This afternoon the stars and planets aligned just right and Lachlan not only took a nap at the perfect time, but he actually woke up and sat there happy as a clam for a bit rather than hollering for me. And so I had time to make some whoopie--pies that is--that I've wanted to try since Christmas.
A while back the husband pointed out this recipe for pumpkin whoopie pies with cream cheese filling in the Baked cookbook that I got for Christmas, and I just happen to still have a boatload of winter squash puree in the freezer. These turned out pretty awesome, but the recipe makes a LOT more than the 12 small whoopie pies listed in the book.
Pumpkin whoopie cookies
3 cups flour
1 teaspoon each: salt, baking soda, baking powder
2 tablespoons cinnamon
1 tablespoon each ginger, cloves
2 cups packed brown sugar
1 cup vegetable oil
3 cups chilled pumpkin puree (important that it is chilled to help cookie have a domed top)
1 teaspoon vanilla
Cream cheese filling
3 cups powdered sugar (I only used 2 cups to keep more of the flavor of the cream cheese)

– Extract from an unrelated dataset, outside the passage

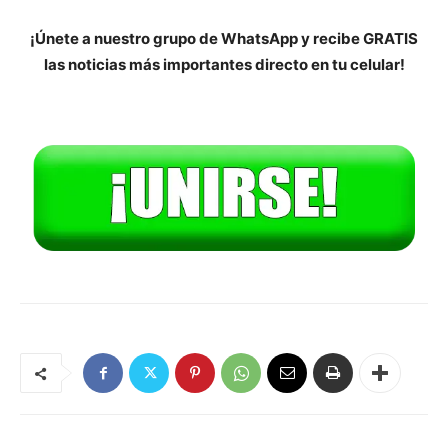
¡Únete a nuestro grupo de WhatsApp y recibe GRATIS
las noticias más importantes directo en tu celular!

1 stick unsalted butter, softened
8 ounces cream cheese, softened
1 teaspoon vanilla
1. Preheat oven to 350 degrees.
2. In large bowl, whisk together flour, salt, baking powder, baking soda, and spices. Set aside.
3. In another bowl, whisk together oil and brown sugar. Add pumpkin puree and whisk to combine. Add eggs and vanilla and whisk until combined.
4. Add flour mixture to pumpkin and whisk until well combined.
5. Drop heaping spoonfuls of dough about 1 inch apart onto cookie sheets lined with parchment paper.
6. Bake for 10-12 minutes or until cookies are starting to crack on top and a toothpick inserted into center comes out clean.
7. Remove from oven and cool completely.
8. Make the filling by beating together the butter and cream cheese. Add powdered sugar and vanilla and mix well.
9. Turn over half of the cookies and top with a large spoonful of filling. Top with another cookie and press down slightly to spread filling to edge of cookie.